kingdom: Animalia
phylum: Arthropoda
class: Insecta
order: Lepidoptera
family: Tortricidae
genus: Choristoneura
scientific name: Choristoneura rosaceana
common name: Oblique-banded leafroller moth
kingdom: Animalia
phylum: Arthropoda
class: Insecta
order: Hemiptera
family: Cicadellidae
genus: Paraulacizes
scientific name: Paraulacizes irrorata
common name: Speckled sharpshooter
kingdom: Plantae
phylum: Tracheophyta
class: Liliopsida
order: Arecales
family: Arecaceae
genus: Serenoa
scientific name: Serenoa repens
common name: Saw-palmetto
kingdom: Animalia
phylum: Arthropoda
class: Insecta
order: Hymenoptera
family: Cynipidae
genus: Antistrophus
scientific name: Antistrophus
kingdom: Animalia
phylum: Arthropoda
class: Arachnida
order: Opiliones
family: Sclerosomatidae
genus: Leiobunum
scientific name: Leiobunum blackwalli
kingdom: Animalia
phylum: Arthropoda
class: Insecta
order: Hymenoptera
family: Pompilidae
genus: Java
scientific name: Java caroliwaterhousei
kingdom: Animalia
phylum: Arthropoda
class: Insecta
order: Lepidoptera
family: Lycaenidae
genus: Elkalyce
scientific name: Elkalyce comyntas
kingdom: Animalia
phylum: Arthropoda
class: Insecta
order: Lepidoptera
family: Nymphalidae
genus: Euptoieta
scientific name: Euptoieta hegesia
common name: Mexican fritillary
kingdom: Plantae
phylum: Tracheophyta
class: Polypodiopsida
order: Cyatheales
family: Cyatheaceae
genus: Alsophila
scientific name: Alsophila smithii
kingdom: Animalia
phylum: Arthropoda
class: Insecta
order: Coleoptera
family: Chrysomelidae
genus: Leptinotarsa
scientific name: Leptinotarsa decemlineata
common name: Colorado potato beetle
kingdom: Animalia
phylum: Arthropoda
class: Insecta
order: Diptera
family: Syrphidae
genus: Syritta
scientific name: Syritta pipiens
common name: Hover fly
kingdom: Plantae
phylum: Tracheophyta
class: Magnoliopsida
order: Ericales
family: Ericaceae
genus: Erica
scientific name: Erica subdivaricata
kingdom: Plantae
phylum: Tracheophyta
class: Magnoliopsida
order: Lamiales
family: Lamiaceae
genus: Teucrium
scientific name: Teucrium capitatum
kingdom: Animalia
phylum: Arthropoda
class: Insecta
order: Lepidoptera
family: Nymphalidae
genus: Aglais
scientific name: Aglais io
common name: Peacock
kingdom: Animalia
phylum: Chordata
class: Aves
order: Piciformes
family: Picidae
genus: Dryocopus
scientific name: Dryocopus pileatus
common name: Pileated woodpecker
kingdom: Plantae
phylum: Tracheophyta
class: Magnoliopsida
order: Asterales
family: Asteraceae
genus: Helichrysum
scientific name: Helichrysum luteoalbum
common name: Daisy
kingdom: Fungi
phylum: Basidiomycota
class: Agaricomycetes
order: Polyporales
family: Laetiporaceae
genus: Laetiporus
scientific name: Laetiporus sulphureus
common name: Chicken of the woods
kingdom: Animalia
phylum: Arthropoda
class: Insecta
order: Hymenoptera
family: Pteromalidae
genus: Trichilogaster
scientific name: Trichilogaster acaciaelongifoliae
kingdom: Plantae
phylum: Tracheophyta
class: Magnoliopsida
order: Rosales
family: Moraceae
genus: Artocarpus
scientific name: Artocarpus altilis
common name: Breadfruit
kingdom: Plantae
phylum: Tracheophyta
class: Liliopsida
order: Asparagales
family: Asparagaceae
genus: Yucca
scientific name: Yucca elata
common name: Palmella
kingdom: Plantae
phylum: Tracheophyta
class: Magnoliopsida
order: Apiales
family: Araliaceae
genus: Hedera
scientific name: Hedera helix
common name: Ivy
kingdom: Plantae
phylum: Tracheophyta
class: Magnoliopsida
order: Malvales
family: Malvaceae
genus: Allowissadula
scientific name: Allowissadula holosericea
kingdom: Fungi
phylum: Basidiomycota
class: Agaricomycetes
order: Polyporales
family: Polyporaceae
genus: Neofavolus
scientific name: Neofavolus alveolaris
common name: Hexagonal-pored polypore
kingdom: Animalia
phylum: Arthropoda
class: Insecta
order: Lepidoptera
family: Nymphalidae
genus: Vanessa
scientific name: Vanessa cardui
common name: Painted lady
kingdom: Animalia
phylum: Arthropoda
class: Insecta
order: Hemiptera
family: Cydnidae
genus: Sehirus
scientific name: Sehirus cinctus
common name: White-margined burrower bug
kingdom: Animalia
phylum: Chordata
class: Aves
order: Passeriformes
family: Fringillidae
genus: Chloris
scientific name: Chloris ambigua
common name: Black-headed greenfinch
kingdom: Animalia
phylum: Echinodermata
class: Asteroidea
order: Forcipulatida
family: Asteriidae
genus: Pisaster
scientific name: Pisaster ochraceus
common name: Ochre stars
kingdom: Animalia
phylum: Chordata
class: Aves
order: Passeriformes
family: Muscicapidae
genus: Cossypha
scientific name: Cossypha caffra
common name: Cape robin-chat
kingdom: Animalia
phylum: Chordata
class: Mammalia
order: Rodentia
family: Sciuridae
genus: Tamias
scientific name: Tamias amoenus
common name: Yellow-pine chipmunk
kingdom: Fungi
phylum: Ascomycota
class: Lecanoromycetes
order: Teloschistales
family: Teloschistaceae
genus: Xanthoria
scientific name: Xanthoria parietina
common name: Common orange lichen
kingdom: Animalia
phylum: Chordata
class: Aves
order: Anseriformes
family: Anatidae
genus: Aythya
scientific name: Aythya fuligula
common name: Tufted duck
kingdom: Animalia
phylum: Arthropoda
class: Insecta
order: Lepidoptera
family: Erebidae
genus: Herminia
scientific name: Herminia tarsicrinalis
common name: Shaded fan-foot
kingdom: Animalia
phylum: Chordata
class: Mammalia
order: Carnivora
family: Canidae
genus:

● Set problem: Recast every line of the listing above as a Markdown table with two columns, "Number" for the row number and "Entry" for the line itself, and omit any blank lines.

● Correct answer:
| Number | Entry |
|---|---|
| 1 | kingdom: Animalia |
| 2 | phylum: Arthropoda |
| 3 | class: Insecta |
| 4 | order: Lepidoptera |
| 5 | family: Tortricidae |
| 6 | genus: Choristoneura |
| 7 | scientific name: Choristoneura rosaceana |
| 8 | common name: Oblique-banded leafroller moth |
| 9 | kingdom: Animalia |
| 10 | phylum: Arthropoda |
| 11 | class: Insecta |
| 12 | order: Hemiptera |
| 13 | family: Cicadellidae |
| 14 | genus: Paraulacizes |
| 15 | scientific name: Paraulacizes irrorata |
| 16 | common name: Speckled sharpshooter |
| 17 | kingdom: Plantae |
| 18 | phylum: Tracheophyta |
| 19 | class: Liliopsida |
| 20 | order: Arecales |
| 21 | family: Arecaceae |
| 22 | genus: Serenoa |
| 23 | scientific name: Serenoa repens |
| 24 | common name: Saw-palmetto |
| 25 | kingdom: Animalia |
| 26 | phylum: Arthropoda |
| 27 | class: Insecta |
| 28 | order: Hymenoptera |
| 29 | family: Cynipidae |
| 30 | genus: Antistrophus |
| 31 | scientific name: Antistrophus |
| 32 | kingdom: Animalia |
| 33 | phylum: Arthropoda |
| 34 | class: Arachnida |
| 35 | order: Opiliones |
| 36 | family: Sclerosomatidae |
| 37 | genus: Leiobunum |
| 38 | scientific name: Leiobunum blackwalli |
| 39 | kingdom: Animalia |
| 40 | phylum: Arthropoda |
| 41 | class: Insecta |
| 42 | order: Hymenoptera |
| 43 | family: Pompilidae |
| 44 | genus: Java |
| 45 | scientific name: Java caroliwaterhousei |
| 46 | kingdom: Animalia |
| 47 | phylum: Arthropoda |
| 48 | class: Insecta |
| 49 | order: Lepidoptera |
| 50 | family: Lycaenidae |
| 51 | genus: Elkalyce |
| 52 | scientific name: Elkalyce comyntas |
| 53 | kingdom: Animalia |
| 54 | phylum: Arthropoda |
| 55 | class: Insecta |
| 56 | order: Lepidoptera |
| 57 | family: Nymphalidae |
| 58 | genus: Euptoieta |
| 59 | scientific name: Euptoieta hegesia |
| 60 | common name: Mexican fritillary |
| 61 | kingdom: Plantae |
| 62 | phylum: Tracheophyta |
| 63 | class: Polypodiopsida |
| 64 | order: Cyatheales |
| 65 | family: Cyatheaceae |
| 66 | genus: Alsophila |
| 67 | scientific name: Alsophila smithii |
| 68 | kingdom: Animalia |
| 69 | phylum: Arthropoda |
| 70 | class: Insecta |
| 71 | order: Coleoptera |
| 72 | family: Chrysomelidae |
| 73 | genus: Leptinotarsa |
| 74 | scientific name: Leptinotarsa decemlineata |
| 75 | common name: Colorado potato beetle |
| 76 | kingdom: Animalia |
| 77 | phylum: Arthropoda |
| 78 | class: Insecta |
| 79 | order: Diptera |
| 80 | family: Syrphidae |
| 81 | genus: Syritta |
| 82 | scientific name: Syritta pipiens |
| 83 | common name: Hover fly |
| 84 | kingdom: Plantae |
| 85 | phylum: Tracheophyta |
| 86 | class: Magnoliopsida |
| 87 | order: Ericales |
| 88 | family: Ericaceae |
| 89 | genus: Erica |
| 90 | scientific name: Erica subdivaricata |
| 91 | kingdom: Plantae |
| 92 | phylum: Tracheophyta |
| 93 | class: Magnoliopsida |
| 94 | order: Lamiales |
| 95 | family: Lamiaceae |
| 96 | genus: Teucrium |
| 97 | scientific name: Teucrium capitatum |
| 98 | kingdom: Animalia |
| 99 | phylum: Arthropoda |
| 100 | class: Insecta |
| 101 | order: Lepidoptera |
| 102 | family: Nymphalidae |
| 103 | genus: Aglais |
| 104 | scientific name: Aglais io |
| 105 | common name: Peacock |
| 106 | kingdom: Animalia |
| 107 | phylum: Chordata |
| 108 | class: Aves |
| 109 | order: Piciformes |
| 110 | family: Picidae |
| 111 | genus: Dryocopus |
| 112 | scientific name: Dryocopus pileatus |
| 113 | common name: Pileated woodpecker |
| 114 | kingdom: Plantae |
| 115 | phylum: Tracheophyta |
| 116 | class: Magnoliopsida |
| 117 | order: Asterales |
| 118 | family: Asteraceae |
| 119 | genus: Helichrysum |
| 120 | scientific name: Helichrysum luteoalbum |
| 121 | common name: Daisy |
| 122 | kingdom: Fungi |
| 123 | phylum: Basidiomycota |
| 124 | class: Agaricomycetes |
| 125 | order: Polyporales |
| 126 | family: Laetiporaceae |
| 127 | genus: Laetiporus |
| 128 | scientific name: Laetiporus sulphureus |
| 129 | common name: Chicken of the woods |
| 130 | kingdom: Animalia |
| 131 | phylum: Arthropoda |
| 132 | class: Insecta |
| 133 | order: Hymenoptera |
| 134 | family: Pteromalidae |
| 135 | genus: Trichilogaster |
| 136 | scientific name: Trichilogaster acaciaelongifoliae |
| 137 | kingdom: Plantae |
| 138 | phylum: Tracheophyta |
| 139 | class: Magnoliopsida |
| 140 | order: Rosales |
| 141 | family: Moraceae |
| 142 | genus: Artocarpus |
| 143 | scientific name: Artocarpus altilis |
| 144 | common name: Breadfruit |
| 145 | kingdom: Plantae |
| 146 | phylum: Tracheophyta |
| 147 | class: Liliopsida |
| 148 | order: Asparagales |
| 149 | family: Asparagaceae |
| 150 | genus: Yucca |
| 151 | scientific name: Yucca elata |
| 152 | common name: Palmella |
| 153 | kingdom: Plantae |
| 154 | phylum: Tracheophyta |
| 155 | class: Magnoliopsida |
| 156 | order: Apiales |
| 157 | family: Araliaceae |
| 158 | genus: Hedera |
| 159 | scientific name: Hedera helix |
| 160 | common name: Ivy |
| 161 | kingdom: Plantae |
| 162 | phylum: Tracheophyta |
| 163 | class: Magnoliopsida |
| 164 | order: Malvales |
| 165 | family: Malvaceae |
| 166 | genus: Allowissadula |
| 167 | scientific name: Allowissadula holosericea |
| 168 | kingdom: Fungi |
| 169 | phylum: Basidiomycota |
| 170 | class: Agaricomycetes |
| 171 | order: Polyporales |
| 172 | family: Polyporaceae |
| 173 | genus: Neofavolus |
| 174 | scientific name: Neofavolus alveolaris |
| 175 | common name: Hexagonal-pored polypore |
| 176 | kingdom: Animalia |
| 177 | phylum: Arthropoda |
| 178 | class: Insecta |
| 179 | order: Lepidoptera |
| 180 | family: Nymphalidae |
| 181 | genus: Vanessa |
| 182 | scientific name: Vanessa cardui |
| 183 | common name: Painted lady |
| 184 | kingdom: Animalia |
| 185 | phylum: Arthropoda |
| 186 | class: Insecta |
| 187 | order: Hemiptera |
| 188 | family: Cydnidae |
| 189 | genus: Sehirus |
| 190 | scientific name: Sehirus cinctus |
| 191 | common name: White-margined burrower bug |
| 192 | kingdom: Animalia |
| 193 | phylum: Chordata |
| 194 | class: Aves |
| 195 | order: Passeriformes |
| 196 | family: Fringillidae |
| 197 | genus: Chloris |
| 198 | scientific name: Chloris ambigua |
| 199 | common name: Black-headed greenfinch |
| 200 | kingdom: Animalia |
| 201 | phylum: Echinodermata |
| 202 | class: Asteroidea |
| 203 | order: Forcipulatida |
| 204 | family: Asteriidae |
| 205 | genus: Pisaster |
| 206 | scientific name: Pisaster ochraceus |
| 207 | common name: Ochre stars |
| 208 | kingdom: Animalia |
| 209 | phylum: Chordata |
| 210 | class: Aves |
| 211 | order: Passeriformes |
| 212 | family: Muscicapidae |
| 213 | genus: Cossypha |
| 214 | scientific name: Cossypha caffra |
| 215 | common name: Cape robin-chat |
| 216 | kingdom: Animalia |
| 217 | phylum: Chordata |
| 218 | class: Mammalia |
| 219 | order: Rodentia |
| 220 | family: Sciuridae |
| 221 | genus: Tamias |
| 222 | scientific name: Tamias amoenus |
| 223 | common name: Yellow-pine chipmunk |
| 224 | kingdom: Fungi |
| 225 | phylum: Ascomycota |
| 226 | class: Lecanoromycetes |
| 227 | order: Teloschistales |
| 228 | family: Teloschistaceae |
| 229 | genus: Xanthoria |
| 230 | scientific name: Xanthoria parietina |
| 231 | common name: Common orange lichen |
| 232 | kingdom: Animalia |
| 233 | phylum: Chordata |
| 234 | class: Aves |
| 235 | order: Anseriformes |
| 236 | family: Anatidae |
| 237 | genus: Aythya |
| 238 | scientific name: Aythya fuligula |
| 239 | common name: Tufted duck |
| 240 | kingdom: Animalia |
| 241 | phylum: Arthropoda |
| 242 | class: Insecta |
| 243 | order: Lepidoptera |
| 244 | family: Erebidae |
| 245 | genus: Herminia |
| 246 | scientific name: Herminia tarsicrinalis |
| 247 | common name: Shaded fan-foot |
| 248 | kingdom: Animalia |
| 249 | phylum: Chordata |
| 250 | class: Mammalia |
| 251 | order: Carnivora |
| 252 | family: Canidae |
| 253 | genus: |